◆ **Job 1**
From the forum post about the snowblower carburetor, reproduce the passage word for word. Begin at the words "## longislandcamper22 (Jan" and stop after the words "few years ago.".
◆ **Job 2**
Decide whether each statement below agrees with the forum post about the snowblower carburetor. Answer yes or no for each, and quote the words of the post that settle it.
(a) The leaf blower and trimmer still ran on the same gas after sitting unused for months.
(b) During the latest cleaning, the poster took out the float and needle.
(c) Once the store-bought 50:1 was added, the snowblower started and kept running.
◆ **Job 3**
Continue the forum post about the snowblower carburetor, starting right after its last sentence.

◆ **Exercise passage**
<<<<
# Premixed gas/oil vs. DIY



## longislandcamper22 (Jan 7, 2017)

I've never had a problem making my own 50:1 mix for my leaf blowers and trimmers. I make a batch, add stabilizer and everything still runs fine when I reach the end of the can even if it's 6 months later. That was until I got a 98CC Toro snowblower a few years ago.

The carb on this little thing gums up all the time, even after a recent cleaning. Quite a few times I would make a new batch of gas and clean the carb right before a storm. I'd start her up the day before the storm and there were no issues. The very next day when I went to use it on the driveway it wouldn't start. :smiley-confused013:So frustrating. Keep in mind the leaf blower and trimmer would still work fine even if they weren't used in months from the same gas.

Last week the snowblower wouldn't start again on a fresh batch of gas. Usually all I have to do it remove the main jet, clean out the holes on the side of the main jet and then I'm good to go. I did and she still wouldn't start last week. Today I finally got around to looking at it. I siphoned all the gas out and removed the carb. Turns out the same holes I unclogged last week were clogged again as well as the center hole so I poked some wire through, sprayed some carb cleaner and hit everything with my air compressor. I sprayed down the rest of the carb but I never removed the float and needle. I then cleaned out the float bowl and put everything back together and put in some of the store bought 50:1. Two pulls later and she started. Woo hoo! 5 seconds later she died. 

OK, I figured maybe there was still some bad gas somewhere so I primed and pulled and she started right up and didn't shut down. That worked well until she shut down about a minute later. lol She would also immediately shut down when moving the choke too.
>>>>
◆ **Data supplied**
<<<<
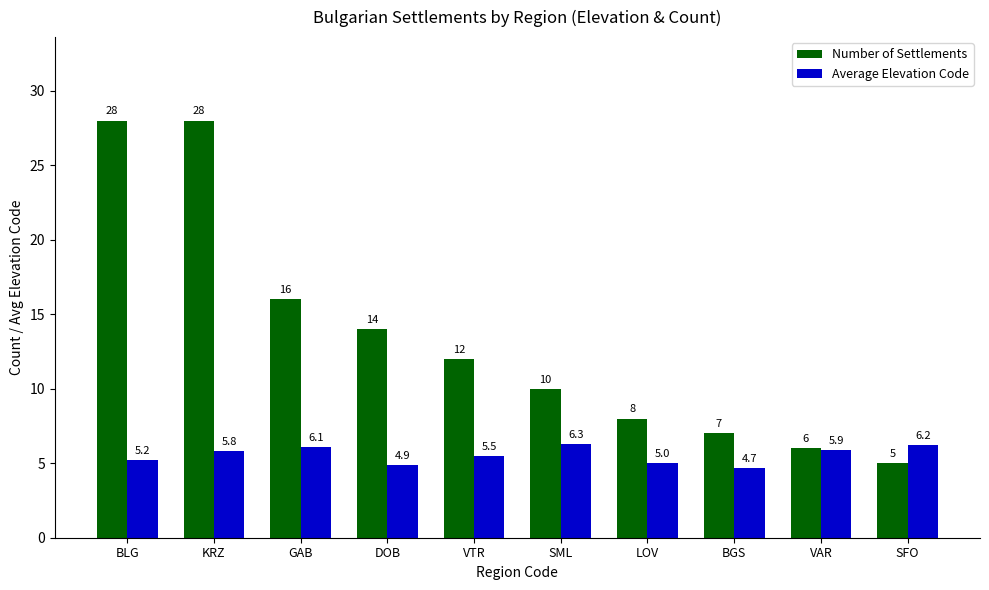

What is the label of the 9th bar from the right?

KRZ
>>>>
<<<<
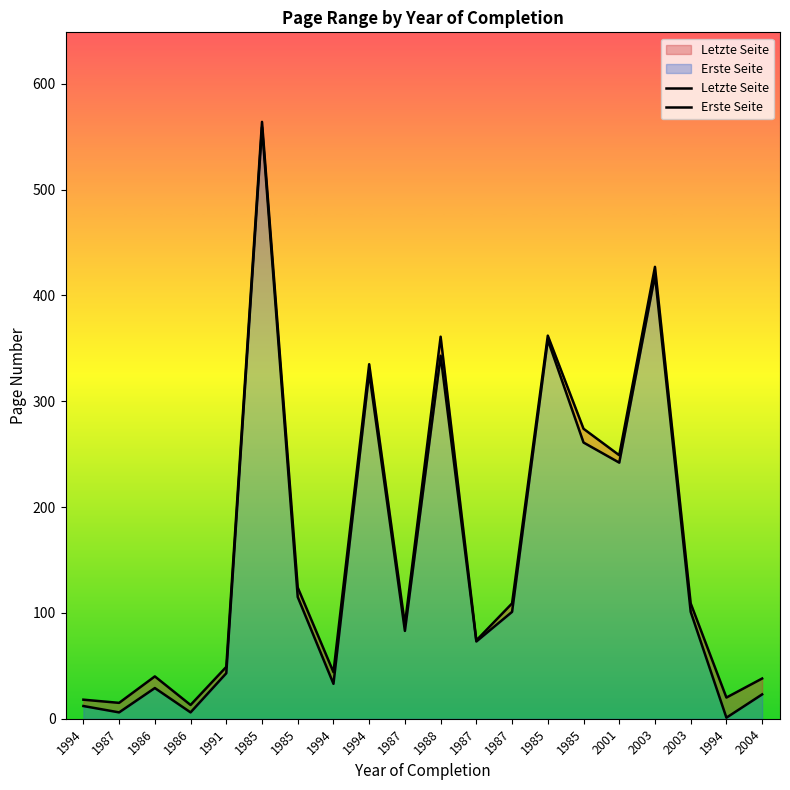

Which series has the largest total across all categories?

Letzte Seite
>>>>
◆ **Response area 1**
## longislandcamper22 (Jan 7, 2017)

I've never had a problem making my own 50:1 mix for my leaf blowers and trimmers. I make a batch, add stabilizer and everything still runs fine when I reach the end of the can even if it's 6 months later. That was until I got a 98CC Toro snowblower a few years ago.

◆ **Response area 2**
(a) Yes: "Keep in mind the leaf blower and trimmer would still work fine even if they weren't used in months from the same gas."
(b) No: "I sprayed down the rest of the carb but I never removed the float and needle."
(c) No: "Two pulls later and she started. Woo hoo! 5 seconds later she died."

◆ **Response area 3**
I guess I'll have to go back and tear into the float now but stupid me was hoping I solved the problem. Later in the week I'll look into it again and if I get it running properly then I'm either going to stick with the store bought 50:1 fuel or make my own mix with ethanol free gas. I'm sick of this thing clogging up and now that I purchased a two stage Ariens this thing will sit for longer periods of time before use. 

What are your thoughts?


----------



## Rob711 (Feb 5, 2015)

I've been using premixed from lowes, my weedwacker runs better and I don't have to worry about adding stabilizer, smells better too! Kinda pricey though


----------



## JD in NJ (Dec 21, 2016)

Have you cleaned out your fuel tank and lines to make sure that you're not just running crud back into the carb immediately?


----------



## e.fisher26 (Nov 6, 2016)

Theres a lot of passages behind the welch plugs in the snowblower carb. They slowly fill with gas, and eng will run then die after the passages are drained and cant keep up when clogged. Is this a single stage blower with a 90cc eng?


-efisher-


----------



## detdrbuzzard (Jan 20, 2012)

I've always used seafoam to help keep the carb cleaned, stabilizer won't do that


----------



## e.fisher26 (Nov 6, 2016)

A simple inline fuel filter may take care of crap on the tank. Stabil for gas longevity, and sea foam for carb


-efisher-


----------



## mrfixit (Dec 3, 2016)

Agree with detdrbuzzard.
Use it all the time. SeaFoam is always in stock.

Everybody treats for storage rarely for cleaning.


----------



## Boosted3g (Oct 9, 2016)

I've been using stihl motomix in both my chainsaws, a leaf blower and my hedge trimmer for years without a problem. They will start in any weather every time. Stihl doubled my warranty if I bought 6 cans of fuel so I just kept using it since it works so well and there is most certainly a power increase.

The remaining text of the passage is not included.